WP: Tanner Scheppers (2ip, 1H, 0R, 1K)
LP: Jim Kern (1.2ip, 2H, 2R, 2ER, 1BB, 2K)
HR: Elvis Andrus (1), Nelson Cruz (3), David Murphy (1)
2013 wins series: 3-2
A walk-off! With two outs and two strikes in the bottom of the ninth inning, and the 2013 Rangers facing elimination, Adrian Beltre hit an absolute rocket to left field that found just a little grass in front of Billy Sample’s glove. Beltre advanced to second when Nelson Cruz walked, and it was up to Alex Rios. His liner just cleared the glove of Pat Putnam at first, and with two outs, the runners were moving on contact. Richie Zisk—accustomed to Arlington field—played the carom imperfectly, and the slight bobble was just enough: Bump Wills’ relay throw was on the money, but Cruz’ right foot snuck under Jim Sundberg’s tag, and the 2013 Rangers advance to the field of eight.
SERIES EIGHT: #7 1996 (90-72) vs. #1 2011 (96-66)
WP: C.J. Wilson (9ip, 4H, 1R, 1ER, 2BB, 7K)
LP: Ken Hill (3.2ip, 10H, 7R, 7ER, 0BB, 2K
HR: Ian Kinsler (1), Mike Napoli (2)
Look at that dang lineup. Just look at it!
WP: Dave Bush (1ip, 0R, 2K)
LP: Mike Henneman (0.1ip, 3H, 2R, 2ER, 0BB, 0K)
HR: Mark McLemore (1), Mickey Tettleton (2), Josh Hamilton (1)
2011 leads series: 2-0
Matt Harrison and John Burkett went five innings each, giving way to the bullpens.

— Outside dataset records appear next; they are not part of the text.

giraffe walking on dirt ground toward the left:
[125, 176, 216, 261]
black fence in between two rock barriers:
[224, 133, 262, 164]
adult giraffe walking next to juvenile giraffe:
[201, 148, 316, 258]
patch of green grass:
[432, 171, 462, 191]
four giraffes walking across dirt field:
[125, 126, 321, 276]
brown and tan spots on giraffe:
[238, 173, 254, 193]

We got our first Yoshinori Tateyama sighting (1.1ip, 1H, 0R), and in classic Josh fashion, Josh Hamilton hit a walk-off two run home run to seal the victory. By the way, if you’re wondering how Mike Henneman’s line makes sense, I’ll tell you: Ian Kinsler singled to lead off the ninth, but was caught stealing.
WP: Dennis Cook (1.1ip, 1H, 0R, 1K)
LP: Neftali Feliz (1.1ip, 1H, 1R, 1ER, 0BB, 1K)
HR: Ian Kinsler (2),
Two walk-offs in a row! What started off as a matchup between two future assistants to the GM (Colby Lewis and Darren Oliver) got wild late, and ended when Mickey Tettleton’s sac fly to the corner in right field sent Will Clark home as Nelson Cruz’ throw sailed just a little up the line.
2011 leads series: 2-1
WP: Dave Bush (0.1ip, 1H, 1BB, 1K)
LP: Roger Pavlik (3.2ip, 6H, 7R, 7ER, 1BB, 0K)

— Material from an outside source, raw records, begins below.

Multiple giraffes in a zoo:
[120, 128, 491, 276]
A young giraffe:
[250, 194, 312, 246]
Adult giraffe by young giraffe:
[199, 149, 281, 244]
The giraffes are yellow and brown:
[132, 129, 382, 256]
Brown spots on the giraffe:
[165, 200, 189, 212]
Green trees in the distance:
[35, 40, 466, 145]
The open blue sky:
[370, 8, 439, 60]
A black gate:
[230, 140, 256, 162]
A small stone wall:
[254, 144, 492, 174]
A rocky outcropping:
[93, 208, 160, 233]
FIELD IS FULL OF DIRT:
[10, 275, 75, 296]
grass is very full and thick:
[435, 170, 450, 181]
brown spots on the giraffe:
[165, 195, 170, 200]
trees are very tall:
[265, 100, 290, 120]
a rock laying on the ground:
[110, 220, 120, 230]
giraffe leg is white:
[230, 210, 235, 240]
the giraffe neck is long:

HR: Mickey Tettleton (3), Kevin Elster (3), Josh Hamilton (2), Adrian Beltre (1), Nelson Cruz (2), Mitch Moreland 2 (2), Mike Napoli (3)
2011 wins series: 3-1
The teams combined for thirteen runs in the sixth inning, including a homer-triple-homer sequence by Josh Hamilton, Adrian Beltre, and Nelson Cruz. Josh Hamilton went 10-for-19 in the series. Adrian Beltre went 9-for-18. Nelson Cruz went 9-for-19. The 2011 team scored 45 runs in 4 games.
We now know who the Oliver Ocho will be (you can say that’s for Al or Darren, we won’t correct you).